While this circumstance makes it possible that we should regard discontinuous things as continuous, time relations in certain circumstances produce the opposite effect. Even if in a process the change is continuous but very rapid, and the new state remains unchanged for a certain time, we easily conceive of this sequence as discontinuous. We cannot resist this view of the process when the change occurs in a shorter time than the threshold time of our mind for each step in the process. But since this threshold changes with our general condition, one and the same process can appear to us both continuous and discontinuous according to circumstances. Here, therefore, we have a cause through the operation of which, with advancing knowledge, more and more things will become recognized as continuous.

Now if we turn to experience, we find, as the sum total of our knowledge, that for the sake of expediency we approach everything with the presumption that it is continuous. This aggregate experience finds its expression in such sayings as "Nature makes no jumps," and similar proverbial generalizations. But we must emphasize the fact once more that in deciding matters in this way we deal solely with questions of expediency, not with questions of the nature of our mental capacity.

36. Measurement.

Measuring is in a certain way the opposite of counting. While, in counting, the things are regarded in advance as individual, and the group, therefore, is a body compounded of discontinuous elements, measuring, on the other hand, consists in co-ordinating numbers with continuous things, that is, in applying to continuous things a concept formed upon the hypothesis of discontinuity.

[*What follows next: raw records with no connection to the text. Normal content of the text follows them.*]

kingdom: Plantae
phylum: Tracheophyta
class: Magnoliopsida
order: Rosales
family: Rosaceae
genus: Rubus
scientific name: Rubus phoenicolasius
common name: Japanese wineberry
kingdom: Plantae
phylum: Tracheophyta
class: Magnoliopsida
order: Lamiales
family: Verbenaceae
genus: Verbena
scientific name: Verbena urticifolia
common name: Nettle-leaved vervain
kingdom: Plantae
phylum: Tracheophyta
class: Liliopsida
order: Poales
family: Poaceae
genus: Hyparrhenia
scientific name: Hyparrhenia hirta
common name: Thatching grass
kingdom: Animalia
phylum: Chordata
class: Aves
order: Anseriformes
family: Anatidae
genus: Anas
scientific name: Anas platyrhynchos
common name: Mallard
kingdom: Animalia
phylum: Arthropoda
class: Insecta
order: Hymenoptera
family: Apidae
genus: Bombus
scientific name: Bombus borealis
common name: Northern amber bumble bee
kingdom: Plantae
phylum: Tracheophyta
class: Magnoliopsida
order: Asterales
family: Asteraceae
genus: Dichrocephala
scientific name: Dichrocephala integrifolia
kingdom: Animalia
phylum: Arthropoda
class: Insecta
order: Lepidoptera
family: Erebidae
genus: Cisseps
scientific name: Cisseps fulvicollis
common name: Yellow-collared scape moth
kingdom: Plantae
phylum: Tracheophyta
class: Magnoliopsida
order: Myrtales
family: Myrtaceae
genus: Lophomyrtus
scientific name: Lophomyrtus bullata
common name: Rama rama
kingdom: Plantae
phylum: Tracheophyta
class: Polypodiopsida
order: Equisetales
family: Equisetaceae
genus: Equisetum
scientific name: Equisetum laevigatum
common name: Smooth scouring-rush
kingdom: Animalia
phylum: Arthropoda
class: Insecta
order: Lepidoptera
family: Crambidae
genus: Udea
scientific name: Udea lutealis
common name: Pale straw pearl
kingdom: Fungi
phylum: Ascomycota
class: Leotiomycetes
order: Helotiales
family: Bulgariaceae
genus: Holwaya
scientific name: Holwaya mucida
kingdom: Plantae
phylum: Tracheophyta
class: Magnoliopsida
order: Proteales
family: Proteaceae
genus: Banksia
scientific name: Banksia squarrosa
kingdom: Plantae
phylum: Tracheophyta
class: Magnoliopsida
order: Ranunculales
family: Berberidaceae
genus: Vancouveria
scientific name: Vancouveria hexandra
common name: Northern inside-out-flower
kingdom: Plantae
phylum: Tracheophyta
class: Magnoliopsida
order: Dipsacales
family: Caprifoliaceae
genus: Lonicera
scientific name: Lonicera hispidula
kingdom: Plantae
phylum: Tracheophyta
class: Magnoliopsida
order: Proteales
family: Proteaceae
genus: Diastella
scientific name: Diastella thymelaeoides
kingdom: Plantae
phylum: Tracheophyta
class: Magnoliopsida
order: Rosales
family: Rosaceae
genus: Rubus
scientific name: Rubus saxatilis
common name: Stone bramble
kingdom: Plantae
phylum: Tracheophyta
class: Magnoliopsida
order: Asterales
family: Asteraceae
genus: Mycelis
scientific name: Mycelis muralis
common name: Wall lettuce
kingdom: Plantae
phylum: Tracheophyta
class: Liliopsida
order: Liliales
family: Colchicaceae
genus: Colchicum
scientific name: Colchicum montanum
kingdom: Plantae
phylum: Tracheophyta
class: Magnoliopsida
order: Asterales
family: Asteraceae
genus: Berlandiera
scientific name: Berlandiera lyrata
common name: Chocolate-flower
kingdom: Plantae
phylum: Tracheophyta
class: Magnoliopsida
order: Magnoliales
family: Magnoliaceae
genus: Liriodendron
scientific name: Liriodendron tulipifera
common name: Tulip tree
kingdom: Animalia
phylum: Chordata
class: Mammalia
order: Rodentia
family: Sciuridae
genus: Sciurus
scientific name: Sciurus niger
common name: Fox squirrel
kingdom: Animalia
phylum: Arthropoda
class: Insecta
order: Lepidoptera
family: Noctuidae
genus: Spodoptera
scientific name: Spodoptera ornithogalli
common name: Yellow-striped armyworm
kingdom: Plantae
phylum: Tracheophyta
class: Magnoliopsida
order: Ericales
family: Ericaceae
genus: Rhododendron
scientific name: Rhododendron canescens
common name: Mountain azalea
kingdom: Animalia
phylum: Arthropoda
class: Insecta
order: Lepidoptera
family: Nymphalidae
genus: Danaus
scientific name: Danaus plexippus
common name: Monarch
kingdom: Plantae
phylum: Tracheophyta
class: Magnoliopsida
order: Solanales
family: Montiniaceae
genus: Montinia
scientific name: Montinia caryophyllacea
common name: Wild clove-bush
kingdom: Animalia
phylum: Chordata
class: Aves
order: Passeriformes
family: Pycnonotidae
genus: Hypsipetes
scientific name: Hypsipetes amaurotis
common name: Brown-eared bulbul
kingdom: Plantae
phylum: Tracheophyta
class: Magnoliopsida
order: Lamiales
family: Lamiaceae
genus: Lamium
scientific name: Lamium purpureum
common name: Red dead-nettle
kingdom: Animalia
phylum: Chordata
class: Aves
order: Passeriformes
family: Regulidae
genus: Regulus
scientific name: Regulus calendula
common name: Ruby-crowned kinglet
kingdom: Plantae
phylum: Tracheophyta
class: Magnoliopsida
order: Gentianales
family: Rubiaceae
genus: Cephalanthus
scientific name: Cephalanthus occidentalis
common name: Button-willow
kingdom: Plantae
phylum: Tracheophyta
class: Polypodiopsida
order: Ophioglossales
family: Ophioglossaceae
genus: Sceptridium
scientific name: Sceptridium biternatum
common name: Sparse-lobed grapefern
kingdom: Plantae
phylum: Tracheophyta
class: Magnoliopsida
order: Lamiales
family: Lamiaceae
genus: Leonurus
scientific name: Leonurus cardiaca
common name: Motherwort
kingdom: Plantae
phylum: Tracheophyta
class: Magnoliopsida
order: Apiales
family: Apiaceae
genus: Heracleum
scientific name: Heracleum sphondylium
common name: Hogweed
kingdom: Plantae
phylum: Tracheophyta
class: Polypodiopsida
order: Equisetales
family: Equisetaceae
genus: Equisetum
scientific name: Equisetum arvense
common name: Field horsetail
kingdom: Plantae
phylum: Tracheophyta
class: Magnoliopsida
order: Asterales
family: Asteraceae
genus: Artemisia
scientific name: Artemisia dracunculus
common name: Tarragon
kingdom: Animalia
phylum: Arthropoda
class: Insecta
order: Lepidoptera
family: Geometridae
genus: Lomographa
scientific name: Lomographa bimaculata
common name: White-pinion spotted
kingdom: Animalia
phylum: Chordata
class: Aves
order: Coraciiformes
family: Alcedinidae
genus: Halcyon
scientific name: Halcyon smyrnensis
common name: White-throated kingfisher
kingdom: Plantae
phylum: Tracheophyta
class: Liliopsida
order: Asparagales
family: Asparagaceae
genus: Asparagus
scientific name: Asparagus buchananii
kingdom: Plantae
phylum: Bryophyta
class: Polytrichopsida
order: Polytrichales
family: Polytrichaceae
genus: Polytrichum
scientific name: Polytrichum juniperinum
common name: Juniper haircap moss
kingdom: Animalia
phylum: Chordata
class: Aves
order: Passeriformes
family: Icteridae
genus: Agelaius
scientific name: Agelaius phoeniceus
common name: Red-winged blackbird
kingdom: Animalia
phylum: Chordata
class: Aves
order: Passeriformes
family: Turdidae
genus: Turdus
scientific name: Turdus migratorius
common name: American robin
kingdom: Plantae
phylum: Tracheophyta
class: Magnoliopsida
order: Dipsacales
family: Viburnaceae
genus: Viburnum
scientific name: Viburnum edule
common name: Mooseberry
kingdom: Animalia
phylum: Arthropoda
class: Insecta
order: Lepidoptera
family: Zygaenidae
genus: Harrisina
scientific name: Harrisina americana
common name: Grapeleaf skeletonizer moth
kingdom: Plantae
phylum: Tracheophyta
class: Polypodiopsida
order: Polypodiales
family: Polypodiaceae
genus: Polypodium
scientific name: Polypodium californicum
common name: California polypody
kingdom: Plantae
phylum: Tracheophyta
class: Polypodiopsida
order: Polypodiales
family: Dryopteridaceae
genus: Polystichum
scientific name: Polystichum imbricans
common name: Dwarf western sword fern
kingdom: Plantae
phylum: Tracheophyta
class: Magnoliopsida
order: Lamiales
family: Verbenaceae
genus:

It lies in the nature of such a problem that the difficulty of adaptation must crop out somewhere in the course of its attempted solution. This is actually shown by the fact that measurement proves to be an unconcluded and inconcludable operation. If, in spite of this, measurement may and must justly be denoted as one of the most important advances in human thought, it follows that those fundamental difficulties can practically be rendered harmless.